Astronaut Michael Collins, who died last week aged 90, had no patience with the soubriquet “the loneliest man in history”. What nonsense, he would say – just “phony philosophy”. The phrase was bestowed on him after the Apollo 11 space mission in 1969: while Neil Armstrong and Buzz Aldrin walked on the moon, Collins stayed in the spacecraft on his own, making 30 lunar orbits. During each 48-minute orbit, his radio would cut out – so he would sit, disconnected, staring at the dark side of the moon. Still, he was “not one iota lonely”, he insisted. He drank coffee and listened to Jonathan King’s song Everyone’s Gone to the Moon.

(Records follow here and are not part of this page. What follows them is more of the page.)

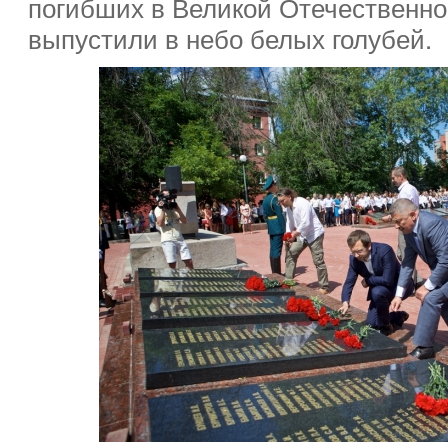
погибших в Великой Отечественно
выпустили в небо белых голубей.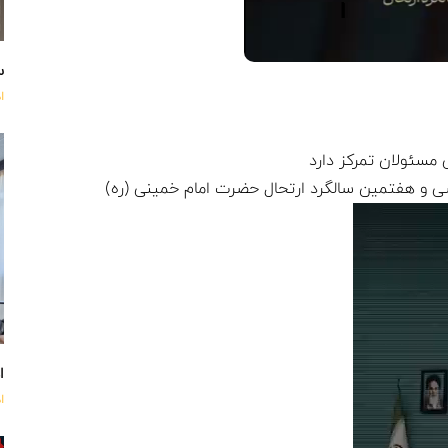
س
ا
 مسئولان تمرکز دارد
سی و هفتمین سالگرد ارتحال حضرت امام خمینی (ره)
اه
ا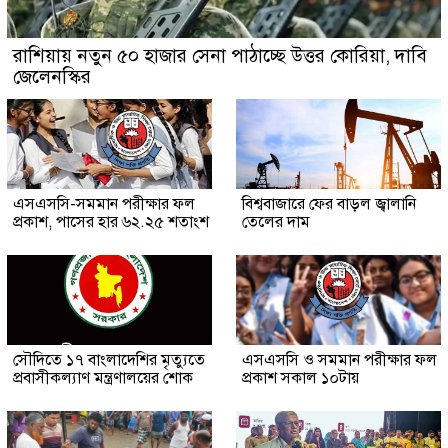
রাশিয়ায় নতুন ৫০ হাজার সেনা পাঠাচ্ছে উত্তর কোরিয়া, দাবি
জেলেনস্কির
এসএসসি-সমমান পরীক্ষার ফল
বিশ্ববাজারে ফের বাড়ল জ্বালানি
প্রকাশ, পাসের হার ৬২.২৫ শতাংশ
তেলের দাম
সৌ‌দিতে ১৭ বাংলাদেশির মৃত্যুতে
এসএসসি ও সমমান পরীক্ষার ফল
প্রবাসীকল্যাণ মন্ত্রণালয়ের শোক
প্রকাশ সকাল ১০টায়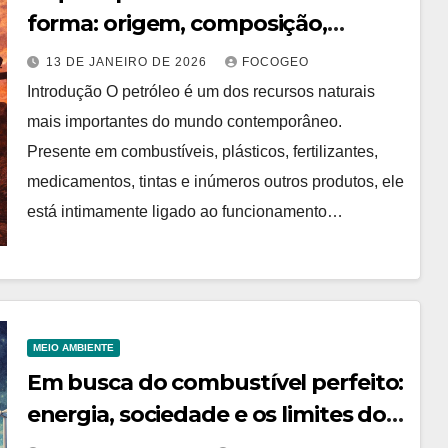
forma: origem, composição,
exploração e impactos
13 DE JANEIRO DE 2026
FOCOGEO
Introdução O petróleo é um dos recursos naturais
mais importantes do mundo contemporâneo.
Presente em combustíveis, plásticos, fertilizantes,
medicamentos, tintas e inúmeros outros produtos, ele
está intimamente ligado ao funcionamento…
MEIO AMBIENTE
Em busca do combustível perfeito:
energia, sociedade e os limites do
progresso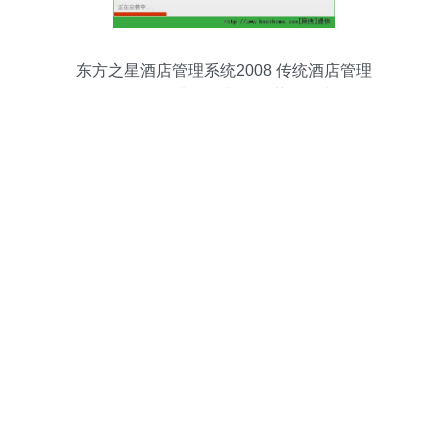
东方之星酒店管理系统2008 传统酒店管理
软件的经典回顾与资源获取指南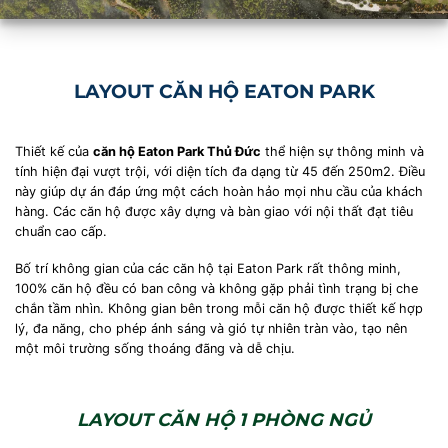
LAYOUT CĂN HỘ EATON PARK
Thiết kế của
căn hộ Eaton Park Thủ Đức
thể hiện sự thông minh và
tính hiện đại vượt trội, với diện tích đa dạng từ 45 đến 250m2. Điều
này giúp dự án đáp ứng một cách hoàn hảo mọi nhu cầu của khách
hàng. Các căn hộ được xây dựng và bàn giao với nội thất đạt tiêu
chuẩn cao cấp.
Bố trí không gian của các căn hộ tại Eaton Park rất thông minh,
100% căn hộ đều có ban công và không gặp phải tình trạng bị che
chắn tầm nhìn. Không gian bên trong mỗi căn hộ được thiết kế hợp
lý, đa năng, cho phép ánh sáng và gió tự nhiên tràn vào, tạo nên
một môi trường sống thoáng đãng và dễ chịu.
LAYOUT CĂN HỘ 1 PHÒNG NGỦ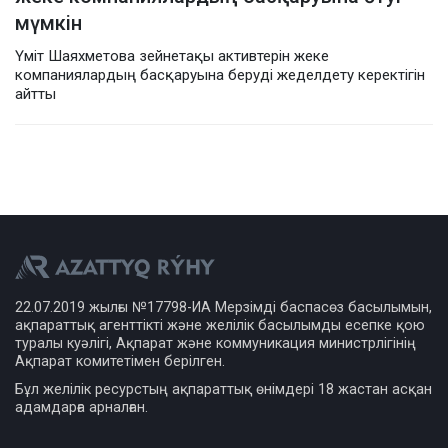
мүмкін
Үміт Шаяхметова зейнетақы активтерін жеке
компаниялардың басқаруына беруді жеделдету керектігін
айтты
22.07.2019 жылғы №17798-ИА Мерзімді баспасөз басылымын,
ақпараттық агенттікті және желілік басылымды есепке қою
туралы куәлігі, Ақпарат және коммуникация министрлігінің
Ақпарат комитетімен берілген.
Бұл желілік ресурстың ақпараттық өнімдері 18 жастан асқан
адамдарға арналған.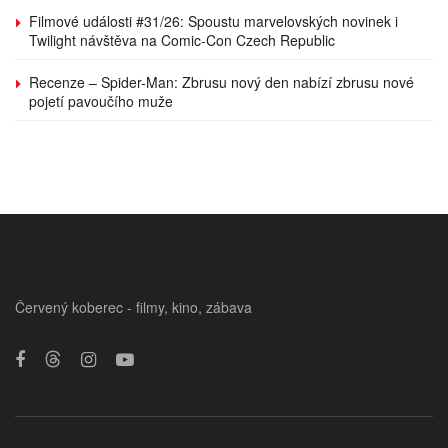
Filmové události #31/26: Spoustu marvelovských novinek i
Twilight návštěva na Comic-Con Czech Republic
Recenze – Spider-Man: Zbrusu nový den nabízí zbrusu nové
pojetí pavoučího muže
Červený koberec - filmy, kino, zábava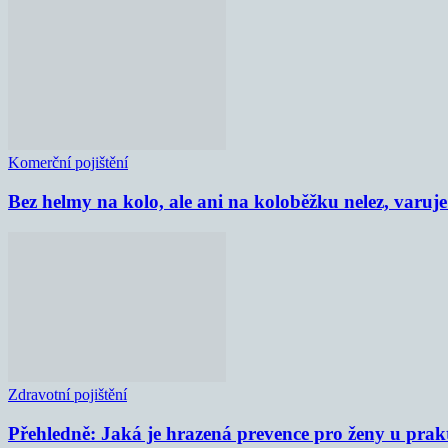
Komerční pojištění
Bez helmy na kolo, ale ani na koloběžku nelez, varu
Zdravotní pojištění
Přehledně: Jaká je hrazená prevence pro ženy u prak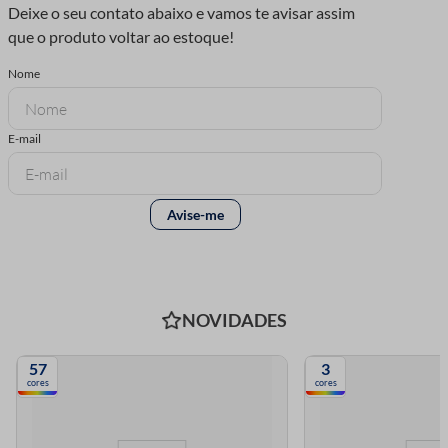
NOVIDADES
57
3
cores
cores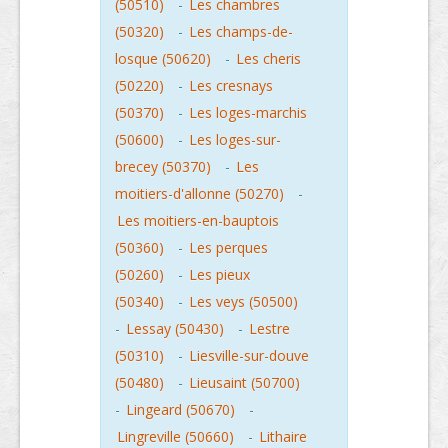
(50510)
-
Les chambres
(50320)
-
Les champs-de-
losque (50620)
-
Les cheris
(50220)
-
Les cresnays
(50370)
-
Les loges-marchis
(50600)
-
Les loges-sur-
brecey (50370)
-
Les
moitiers-d'allonne (50270)
-
Les moitiers-en-bauptois
(50360)
-
Les perques
(50260)
-
Les pieux
(50340)
-
Les veys (50500)
-
Lessay (50430)
-
Lestre
(50310)
-
Liesville-sur-douve
(50480)
-
Lieusaint (50700)
-
Lingeard (50670)
-
Lingreville (50660)
-
Lithaire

In his memoirs Collins reflected that viewing the world from afar might make politicians worry less about national borders: “I really believe that if the political leaders of the world could see their planet from a distance of 100,000 miles their outlook could be fundamentally changed.” More practically, he commented on the spacecraft’s urine receptacles. “There are three sizes of receivers (small, medium, large), which are always referred to in more heroic terms: extra large, immense, and unbelievable.”
He never craved glory, said Aldrin in The Wall Street Journal. And when offered the chance to walk on the moon himself with Apollo 17, turned it down to be with his family. “I have seen the ultimate black of infinity in a stillness undisturbed by any living thing,” he said. It’s “a “precious thing that I will always carry with me”.